*What to do*: Reproduce every line of text in the records below character for character, leaving the pictures out of your answer.

Recorded data:
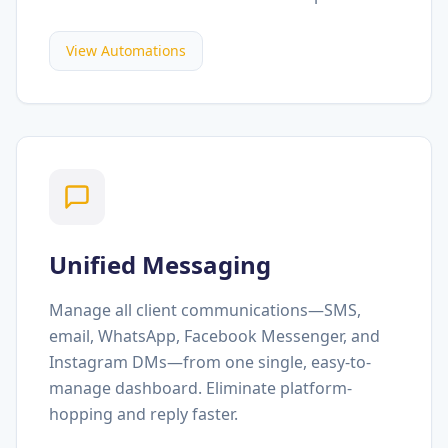
View Automations
Unified Messaging
Manage all client communications—SMS,
email, WhatsApp, Facebook Messenger, and
Instagram DMs—from one single, easy-to-
manage dashboard. Eliminate platform-
hopping and reply faster.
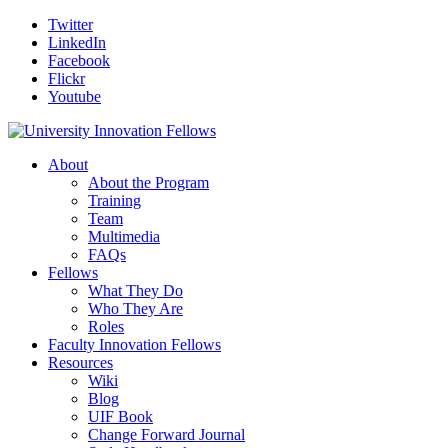
Twitter
LinkedIn
Facebook
Flickr
Youtube
About
About the Program
Training
Team
Multimedia
FAQs
Fellows
What They Do
Who They Are
Roles
Faculty Innovation Fellows
Resources
Wiki
Blog
UIF Book
Change Forward Journal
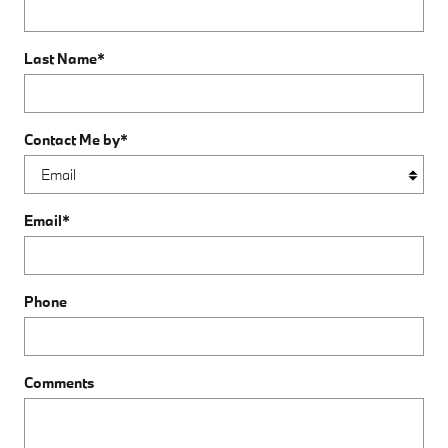
Last Name
*
Contact Me by
*
Email
*
Phone
Comments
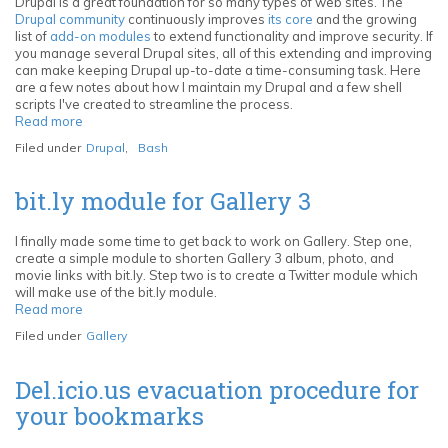
Albums
Drupal is a great foundation for so many types of web sites. The
with
Drupal community
continuously improves
its core
and the growing
your
list of
add-on modules
to extend functionality and improve security. If
Followers
you manage several Drupal sites, all of this extending and improving
can make keeping Drupal up-to-date a time-consuming task. Here
are a few notes about how I maintain my Drupal and a few shell
scripts I've created to streamline the process.
Read more
about
Bash
Filed under
Drupal
,
Bash
scripts
to
streamline
bit.ly module for Gallery 3
the
Drupal
core
I finally made some time to get back to work on Gallery. Step one,
and
create a simple module to shorten Gallery 3 album, photo, and
module
movie links with bit.ly. Step two is to create a Twitter module which
update
will make use of the bit.ly module.
process
Read more
about
via
bit.ly
Filed under
Gallery
Subversion
module
for
Gallery
Del.icio.us evacuation procedure for
3
your bookmarks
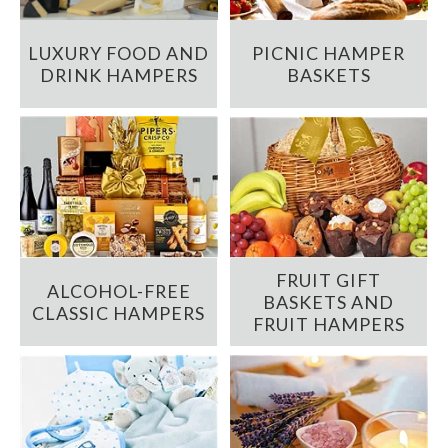
LUXURY FOOD AND
PICNIC HAMPER
DRINK HAMPERS
BASKETS
FRUIT GIFT
ALCOHOL-FREE
BASKETS AND
CLASSIC HAMPERS
FRUIT HAMPERS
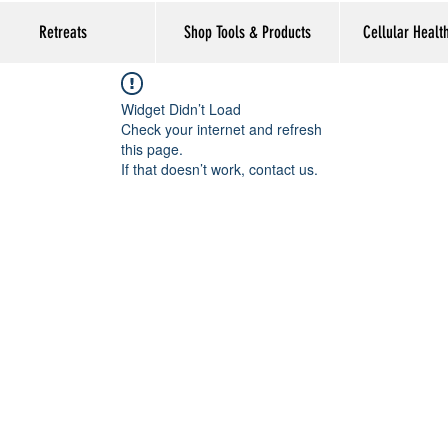
Retreats
Shop Tools & Products
Cellular Healt
Widget Didn’t Load
Check your internet and refresh
this page.
If that doesn’t work, contact us.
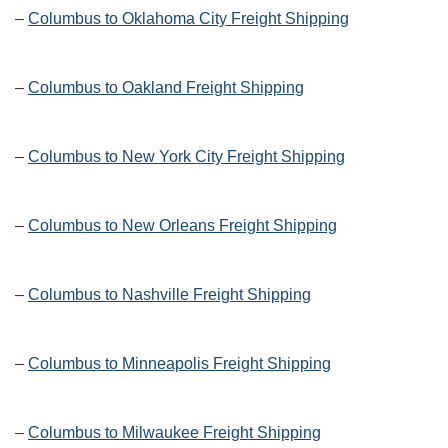
–
Columbus to Oklahoma City Freight Shipping
–
Columbus to Oakland Freight Shipping
–
Columbus to New York City Freight Shipping
–
Columbus to New Orleans Freight Shipping
–
Columbus to Nashville Freight Shipping
–
Columbus to Minneapolis Freight Shipping
–
Columbus to Milwaukee Freight Shipping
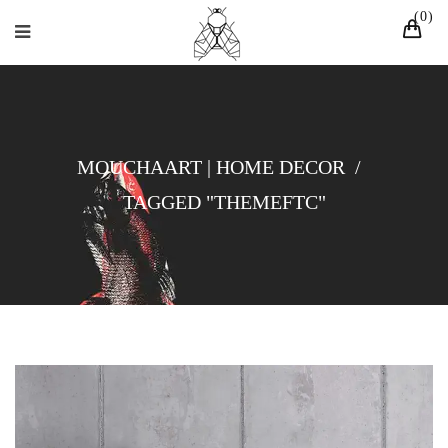
0
MOUCHAART | HOME DECOR
/
TAGGED "THEMEFTC"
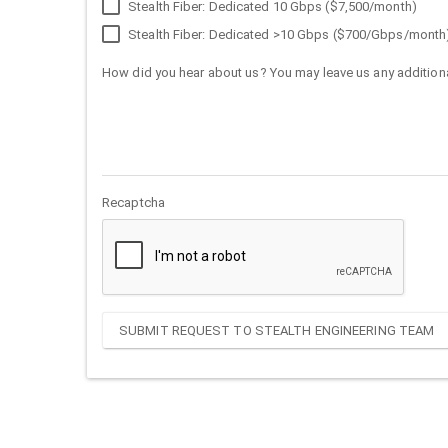
Stealth Fiber: Dedicated 10 Gbps ($7,500/month)
Stealth Fiber: Dedicated >10 Gbps ($700/Gbps/month
How did you hear about us? You may leave us any additiona
Recaptcha
SUBMIT REQUEST TO STEALTH ENGINEERING TEAM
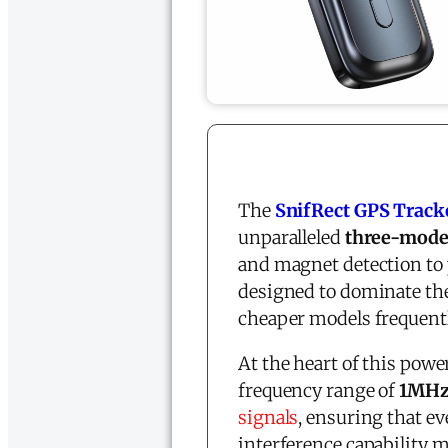
The
SnifRect GPS Track
unparalleled
three-mode
and magnet detection to 
designed to dominate th
cheaper models frequentl
At the heart of this powe
frequency range of
1MHz
signals
, ensuring that 
interference capability 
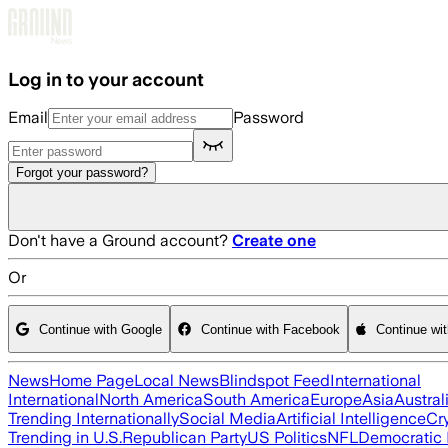
Skip to main content
Log in to your account
Email
Password
Forgot your password?
Don't have a Ground account?
Create one
Or
Continue with Google
Continue with Facebook
Continue wi
News
Home Page
Local News
Blindspot Feed
International
International
North America
South America
Europe
Asia
Austral
Trending Internationally
Social Media
Artificial Intelligence
Cr
Trending in U.S.
Republican Party
US Politics
NFL
Democratic 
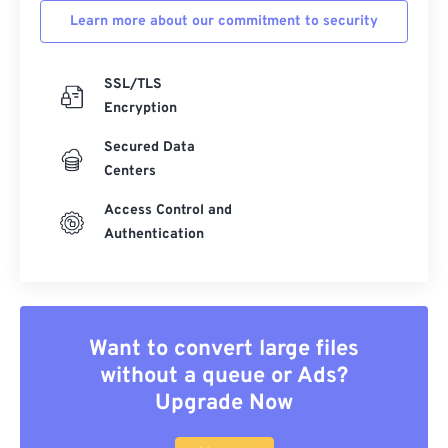
Learn more about our commitment to security
SSL/TLS
Encryption
Secured Data
Centers
Access Control and
Authentication
Want to convert large files
without a queue or Ads?
Upgrade Now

*Task response*:
View Automations
Unified Messaging
Manage all client communications—SMS,
email, WhatsApp, Facebook Messenger, and
Instagram DMs—from one single, easy-to-
manage dashboard. Eliminate platform-
hopping and reply faster.
Twitter
LinkedIn
Facebook
Flickr
Youtube
About
About the Program
Training
Team
Multimedia
FAQs
Fellows
What They Do
Who They Are
Roles
Faculty Innovation Fellows
Resources
Wiki
Blog
UIF Book
Change Forward Journal
Last Name
*
Contact Me by
*
Email
*
Phone
Comments
Albums
Drupal is a great foundation for so many types of web sites. The
with
Drupal community
continuously improves
its core
and the growing
your
list of
add-on modules
to extend functionality and improve security. If
Followers
you manage several Drupal sites, all of this extending and improving
can make keeping Drupal up-to-date a time-consuming task. Here
are a few notes about how I maintain my Drupal and a few shell
scripts I've created to streamline the process.
Read more
about
Bash
Filed under
Drupal
,
Bash
scripts
to
streamline
bit.ly module for Gallery 3
the
Drupal
core
I finally made some time to get back to work on Gallery. Step one,
and
create a simple module to shorten Gallery 3 album, photo, and
module
movie links with bit.ly. Step two is to create a Twitter module which
update
will make use of the bit.ly module.
process
Read more
about
via
bit.ly
Filed under
Gallery
Subversion
module
for
Gallery
Del.icio.us evacuation procedure for
3
your bookmarks
LUXURY FOOD AND
PICNIC HAMPER
DRINK HAMPERS
BASKETS
FRUIT GIFT
ALCOHOL-FREE
BASKETS AND
CLASSIC HAMPERS
FRUIT HAMPERS
Retreats
Shop Tools & Products
Cellular Healt
Widget Didn’t Load
Check your internet and refresh
this page.
If that doesn’t work, contact us.
–
Columbus to Oklahoma City Freight Shipping
–
Columbus to Oakland Freight Shipping
–
Columbus to New York City Freight Shipping
–
Columbus to New Orleans Freight Shipping
–
Columbus to Nashville Freight Shipping
–
Columbus to Minneapolis Freight Shipping
–
Columbus to Milwaukee Freight Shipping
0
MOUCHAART | HOME DECOR
/
TAGGED "THEMEFTC"
Stealth Fiber: Dedicated 10 Gbps ($7,500/month)
Stealth Fiber: Dedicated >10 Gbps ($700/Gbps/month
How did you hear about us? You may leave us any additiona
Recaptcha
SUBMIT REQUEST TO STEALTH ENGINEERING TEAM
The
SnifRect GPS Track
unparalleled
three-mode
and magnet detection to 
designed to dominate th
cheaper models frequentl
At the heart of this powe
frequency range of
1MHz
signals
, ensuring that 
interference capability 
Skip to main content
Log in to your account
Email
Password
Forgot your password?
Don't have a Ground account?
Create one
Or
Continue with Google
Continue with Facebook
Continue wi
News
Home Page
Local News
Blindspot Feed
International
International
North America
South America
Europe
Asia
Austral
Trending Internationally
Social Media
Artificial Intelligence
Cr
Trending in U.S.
Republican Party
US Politics
NFL
Democratic 
Learn more about our commitment to security
SSL/TLS
Encryption
Secured Data
Centers
Access Control and
Authentication
Want to convert large files
without a queue or Ads?
Upgrade Now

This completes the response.